The topic title is a bit misleading.
1. Meltdown and Spectre - so old that it would be surprising if your computer were still vulnerable. The specific page that you link to in your second link is presumably testing for Spectre, not Meltdown, not any of the other speculative execution security problems that have been discovered in the intervening years (after Meltdown and Spectre and before the issue being discussed in your first link), and not the issue being discussed in your first link.
2. Two previously unknown, and officially undocumented, Intel x86 instructions that, under the right circumstances, are very dangerous. This is as discussed in your first link.
Maybe a better discussion than your original link is here: https://linustechtips.com/topic/1316944-two-undocumented-x86-instructions-allegedly-found-that-can-modify-microcode/
I suspect that this research is a continuation of that linked here: Intel sec-issue (which is your topic too, so probably you already read that but maybe others have not).

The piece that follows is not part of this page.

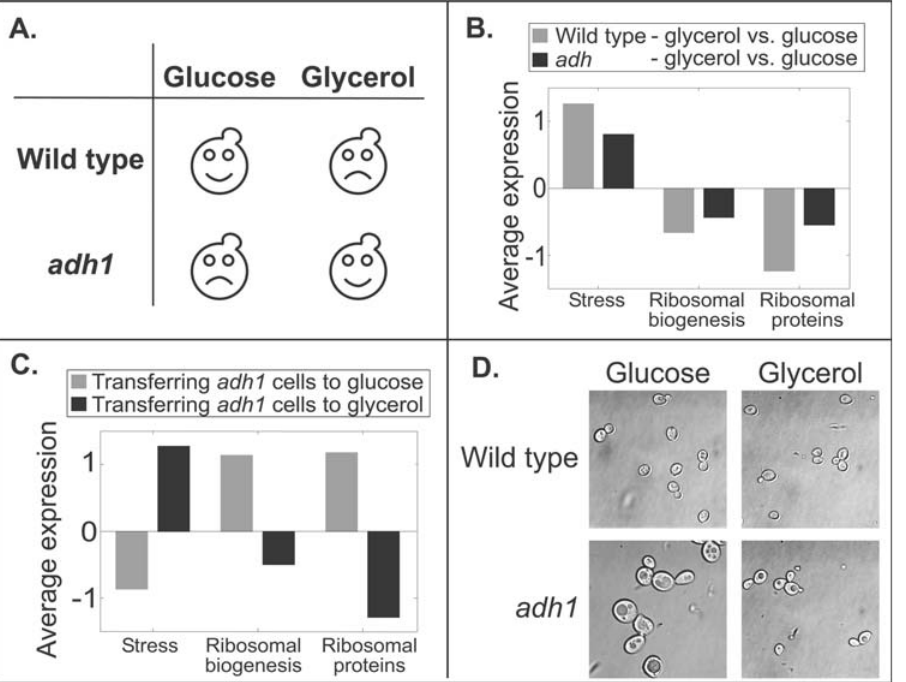
Figure 2. Ribosomal gene expression under ‘‘confusing’’ conditions. (a) Glucose is the preferred carbon source for wild-type yeast cells. In contrast, adh1 mutant cells grow faster when glycerol is available (See also Fig S1). (b) Wild-type and mutant cells were grown to log phase on media containing glucose or glycerol as the only carbon source (Methods). The expression profile on glycerol vs. glucose was quantified with microarrays. The bars represent the average log 2 -ratio-expression of the ESR modules. Notably, both wild type and mutant cells activate the ESR program. Stress genes are induced while ribosomal biogenesis genes and RP are repressed. (c) Response of adh1 mutants to change in carbon source. Overnight cultures of adh1 cells were transferred both to glycerol and to fresh glucose media. The bars represent the average expression after 30 minutes with respect to the initial cell culture expression (log 2 -ratios). As expected, the ESR is repressed upon transfer to fresh glucose medium. However, upon transfer to glycerol, the favorable carbon source of these mutant cells, the ESR is activated. Specifically, stress genes are induced while ribosomal biogenesis and RP genes are repressed. (d) Wild-type and adh1 mutant cells were monitored upon transfer to glycerol versus their transfer to fresh glucose. As previously reported, the size of slow growing wild type cells (glycerol) is smaller than fast growing ones (glucose) [26]. Interestingly, adh1 mutants display an opposite behavior. Specifically, slow growing adh1 mutants (glucose) are appreciably larger than the fast growing ones (glycerol). Thus, it appears that the cell size may also be tuned to the environmental signals rather than to cell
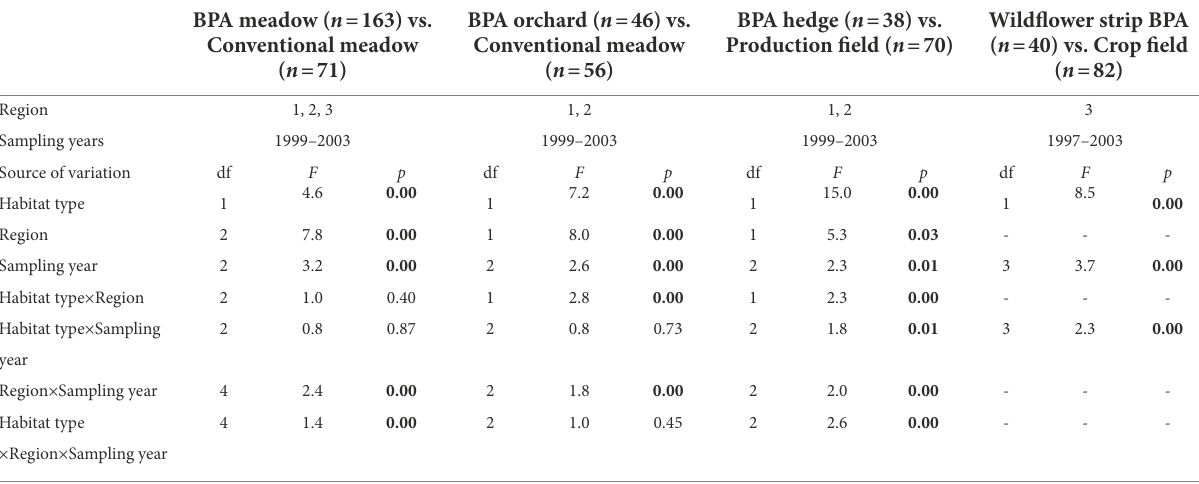
TABLE 2 Effects of habitat type pairwise (BPA habitat types vs. conventionally managed fields), region and sampling year on the species composition (beta-diversity) of spiders in three regions of the Swiss plateau (distance-based multivariate ANOVA with permutations, mixed-model). BPA meadow ( n = 163) vs. BPA orchard ( n = 46) vs. Conventional meadow Conventional ( n = 71)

If my understanding is correct, the second security problem should not be an issue for most users, unless it is blended with another exploit (or the hacker has physical access to your computer). So this problem certainly doesn’t help the overall state of computer security in the world but in isolation it may not make much difference.
Whether I am correct or not, I doubt that mitigation is available already, given that it was only announced 4 or 5 days ago. In fact, I wonder whether mitigation is even possible. @Kyle_Rankin
And I should care about Windows because? 
Seriously, I would worry that you are using an old, out-of-date, unpatched browser? That in itself is a problem for you, never mind about annoying Intel CPU security problems. Please confirm what browser and version. However I won’t be able to comment as to whether you are using an appropriate browser and version on Windows.